TRECHO APRESENTADO:

------------------------------------------------------------------------

Salmo 132/131
Neste Salmo, também ele um Cântico das Subidas, um Salmo Gradual, o peregrino recorda ao Deus de Israel um dado capital no caminho de fé do Povo santo: a promessa que o Eterno fez a Davi e à sua Casa, isto é, à sua dinastia. Essa promessa feita ao rei não é uma realidade meramente individual, em benefício de Davi e de sua prosperidade, mas trata-se de uma bênção para todo o povo de Israel. É assim: nas Escrituras Santas, na história do Povo de Deus, nenhuma promessa, nenhum dom, tem um sentido e um escopo somente pessoais. Todos os dons do Altíssimo, por mais pessoais que sejam, são para a realização do plano salvífico de Deus e, portanto, para o salvação e a vida de todos.
“Lembra-Te, Senhor de Davi,
de todas as suas fadigas,
como ele jurou ao Senhor,
ao Poderoso de Jacó fez um voto:
'Não entrarei sob o teto de minha casa,
não subirei ao leito do meu repouso,
não darei sono aos meus olhos,
nem descanso às minhas pálpebras,
enquanto não achar um lugar para o Senhor,
uma morada pera o Poderoso de Jacó”.
O texto começa com o memorial: pede que o Senhor lembre, recorde. Na verdade, segundo a mentalidade da Sagrada Escritura, para Deus, recordar é conservar na existência. Quando Deus esquece, aquilo que por Ele foi esquecido deixa de existir, torna-se pobre nada, volta ao pó, à inexistência! O memorial, o recordar tornando realmente presente, é central na espiritualidade bíblica. Basta pensar na Páscoa judaica, que anualmente faz memorial do Êxodo do Egito e do memorial da Páscoa de Cristo. Assim como cada geração de Israel, ao fazer memorial da Páscoa judaica, deve se considerar tirada do Egito, ela própria, através de cada época, assim também nós, cristãos, ao celebrarmos a Páscoa do Senhor em cada Eucaristia – e de modo particular no solene rito anual – devem ter a consciência de que, pelo Cristo, em Cristo e por Cristo, passamos da velha situação de pecado e vamos, já nesta vida, sendo impregnados da vida eterna, que termos em plenitude na celebração final, na Páscoa da morte, quando, finalmente, passaremos, ou melhor, terminaremos de passar, deste mundo para o Pai. Cada Eucaristia, portanto, é memorial feito diante do Senhor: “Lembra-Te, Pai, do Teu Filho, que na noite em que foi entregue tomou o pão e o vinho e disse: 'É Meu Corpo, é Meu Sangue. Celebrando, pois, o memorial da morte e ressurreição do Teu Filho, nós Te oferecemos o Pão da vida e o Cálice da salvação!'”

------------------------------------------------------------------------

MATERIAL FORNECIDO:
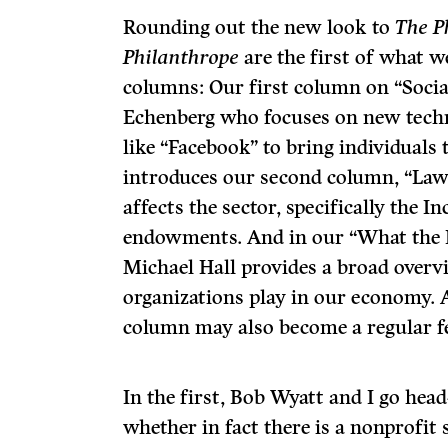
Rounding out the new look to
The P
Philanthrope
are the first of what w
columns: Our first column on “Socia
Echenberg who focuses on new tech
like “Facebook” to bring individuals
introduces our second column, “Law,
affects the sector, specifically the 
endowments. And in our “What the
Michael Hall provides a broad overv
organizations play in our economy. 
column may also become a regular f
In the first, Bob Wyatt and I go head
whether in fact there is a nonprofit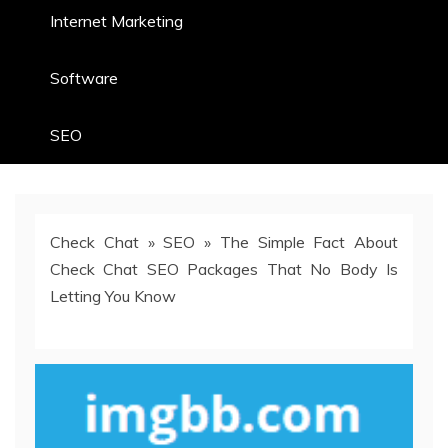
Internet Marketing
Software
SEO
Check Chat
»
SEO
»
The Simple Fact About
Check Chat SEO Packages That No Body Is
Letting You Know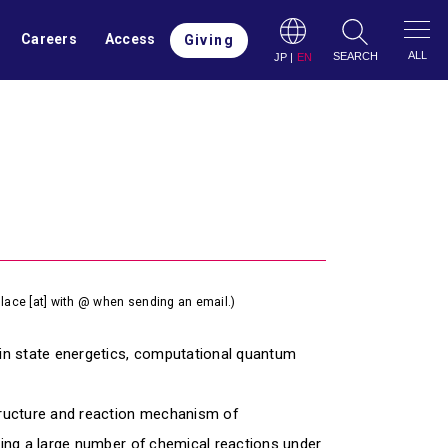
Careers
Access
Giving
ALL
SEARCH
JP
|
EN
lace [at] with @ when sending an email.)
in state energetics, computational quantum
tructure and reaction mechanism of
zing a large number of chemical reactions under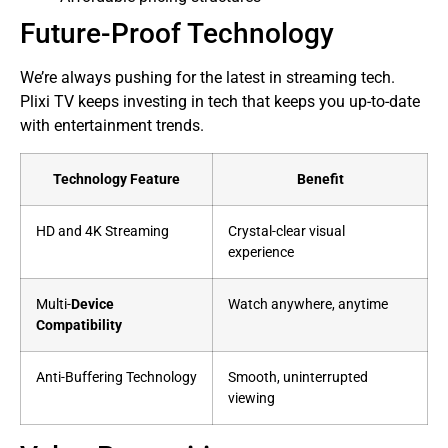
Future-Proof Technology
We’re always pushing for the latest in streaming tech.
Plixi TV keeps investing in tech that keeps you up-to-date
with entertainment trends.
Technology Feature
Benefit
HD and 4K Streaming
Crystal-clear visual
experience
Multi-
Device
Watch anywhere, anytime
Compatibility
Anti-Buffering Technology
Smooth, uninterrupted
viewing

------------------------------------------------------------------------

INSTRUÇÕES DA TAREFA: Altere o comentário sobre o Salmo 132 em tudo o que vai de "Salmo 132/131" até "vida de todos.", trocando "Davi" por "David". Reescreva esse trecho com a troca feita.

ESPAÇO DA RESPOSTA:
Salmo 132/131
Neste Salmo, também ele um Cântico das Subidas, um Salmo Gradual, o peregrino recorda ao Deus de Israel um dado capital no caminho de fé do Povo santo: a promessa que o Eterno fez a David e à sua Casa, isto é, à sua dinastia. Essa promessa feita ao rei não é uma realidade meramente individual, em benefício de David e de sua prosperidade, mas trata-se de uma bênção para todo o povo de Israel. É assim: nas Escrituras Santas, na história do Povo de Deus, nenhuma promessa, nenhum dom, tem um sentido e um escopo somente pessoais. Todos os dons do Altíssimo, por mais pessoais que sejam, são para a realização do plano salvífico de Deus e, portanto, para o salvação e a vida de todos.